> 本文抜粋:

ためになりました。 最後のweight問題、他のControlNetモデルもそうですが、本来ほしい「形状」よりも、元の色に寄っていってしまうんですよね。

KZ

これって逆はできますか?塗は一番個性が出る部分なので自分でやりたいです。 線画は作業ゲーなので機械に任せたいです。 レイヤー分けまでしてくれると自分で分ける手間が省けるので助かります。

スタジオ真榊

カラーイラストの線画化については次の記事で詳しくやりますわ〜。抹茶もなかさん@GianMattya がレイヤー分けの技術開発をされていて、さっきツイートで言及されていましたね。

スタジオ真榊

そうそう、やってみて初めて実感しました。このあたりまだ進化の余地がありそうですけど、しれっと来月できるようになってそう…

ハタケ

解説記事参考になります。ありがとうございます❗ 自分で描いた獣人線画を着色してもらおうとしましたが破綻し中々うまくいきませんでした 線画に合ったモデルやプロンプトがみつかれば もっと使いやすくなりそうですね

sak

お世話になっております。 画像も多く分かりやすい解説記事を作ってくださりありがとうございます。 一週間ほど前にcontrolnetの存在を知ってstable diffusionを試し始めたばかりのものですが、本記事の内容についてひとつ質問させていただけますでしょうか。 私は自分が描いた線画に色を塗る目的で本記事を読ませていただいておりますが、当該部分に記載の内容から「hires. fix」のチェックを外して「preproseccor」の欄で「none」を選んだまま「model」欄で「control_canny-fp16[e3fe7712]」を選び画像を生成すると、全くcontrolnetが機能していないと思われる出力結果が出るようになっております。 『「hires:OFF」「preprosessor:none」で生成』とは上記の操作とは異なる操作なのでしょうか? 以上、お忙しい所恐れ入りますが、ご教示のほど宜しくお願い致します。

スタジオ真榊

獣人はなるほど、かなり難しそうですね。学習モデルはほとんど美少女イラスト特化のものが多いので、獣人ってなんですの!?状態だと思います。獣人Loraをご自分で追加学習させたりすればあるいはといった感じでしょうか…

スタジオ真榊

cannyの画面に読み込ませている線画はどんなものでしょうか?(白背景に黒か、背景透過か、拡張子は何か)また、preprocessorをnoneにして、 annotator resultボタンを押すと線画の右側にどんなものが表示されますか?preprocessorがcannyの場合はどうですか?

データセット項目
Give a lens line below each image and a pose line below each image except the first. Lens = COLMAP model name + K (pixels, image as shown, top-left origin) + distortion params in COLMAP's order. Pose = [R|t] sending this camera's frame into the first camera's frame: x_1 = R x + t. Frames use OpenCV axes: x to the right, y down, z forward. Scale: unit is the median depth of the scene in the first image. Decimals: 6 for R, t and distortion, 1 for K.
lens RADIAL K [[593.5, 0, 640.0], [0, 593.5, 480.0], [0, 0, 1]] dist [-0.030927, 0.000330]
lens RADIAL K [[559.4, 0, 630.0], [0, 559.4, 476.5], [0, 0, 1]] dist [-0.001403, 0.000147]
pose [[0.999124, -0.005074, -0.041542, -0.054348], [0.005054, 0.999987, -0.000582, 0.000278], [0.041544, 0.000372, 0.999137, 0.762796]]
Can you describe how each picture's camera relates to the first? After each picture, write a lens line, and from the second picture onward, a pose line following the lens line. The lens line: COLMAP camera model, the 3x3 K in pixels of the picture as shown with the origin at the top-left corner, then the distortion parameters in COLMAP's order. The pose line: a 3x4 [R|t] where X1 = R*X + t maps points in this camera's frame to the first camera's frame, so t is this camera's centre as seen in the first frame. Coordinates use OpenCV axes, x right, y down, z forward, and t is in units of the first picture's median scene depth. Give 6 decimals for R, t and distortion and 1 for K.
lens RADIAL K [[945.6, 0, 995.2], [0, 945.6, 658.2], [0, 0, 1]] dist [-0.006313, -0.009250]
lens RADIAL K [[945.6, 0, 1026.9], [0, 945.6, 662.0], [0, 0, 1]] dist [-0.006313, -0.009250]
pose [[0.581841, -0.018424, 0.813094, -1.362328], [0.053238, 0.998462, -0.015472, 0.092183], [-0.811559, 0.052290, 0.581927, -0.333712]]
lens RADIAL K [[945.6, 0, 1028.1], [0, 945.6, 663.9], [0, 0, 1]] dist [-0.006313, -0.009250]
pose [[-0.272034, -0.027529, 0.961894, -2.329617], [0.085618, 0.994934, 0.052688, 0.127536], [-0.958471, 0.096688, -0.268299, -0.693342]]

> 実施課題:
1. 本文抜粋に述べられている事実に基づき、次の各問いに答えてください。
(a) KZが塗りを自分で行いたいとする理由は何ですか。
(b) スタジオ真榊によれば、学習モデルにはどのようなものが多いですか。
(c) sakがcontrolnetの存在を知ったのはいつ頃ですか。
2. 本文抜粋のうち、「ためになりました。 最後のw」で始まり「ートで言及されていましたね。」で終わる部分を、「レイヤー分け」を「パーツ分け」に置き換えて書き直してください。
リストの内容は本文抜粋とは関係がありません。

> 解答:
1.
(a) 塗りは一番個性が出る部分だからです。
(b) ほとんどが美少女イラストに特化したものです。
(c) 一週間ほど前です。

2.
ためになりました。 最後のweight問題、他のControlNetモデルもそうですが、本来ほしい「形状」よりも、元の色に寄っていってしまうんですよね。

KZ

これって逆はできますか?塗は一番個性が出る部分なので自分でやりたいです。 線画は作業ゲーなので機械に任せたいです。 パーツ分けまでしてくれると自分で分ける手間が省けるので助かります。

スタジオ真榊

カラーイラストの線画化については次の記事で詳しくやりますわ〜。抹茶もなかさん@GianMattya がパーツ分けの技術開発をされていて、さっきツイートで言及されていましたね。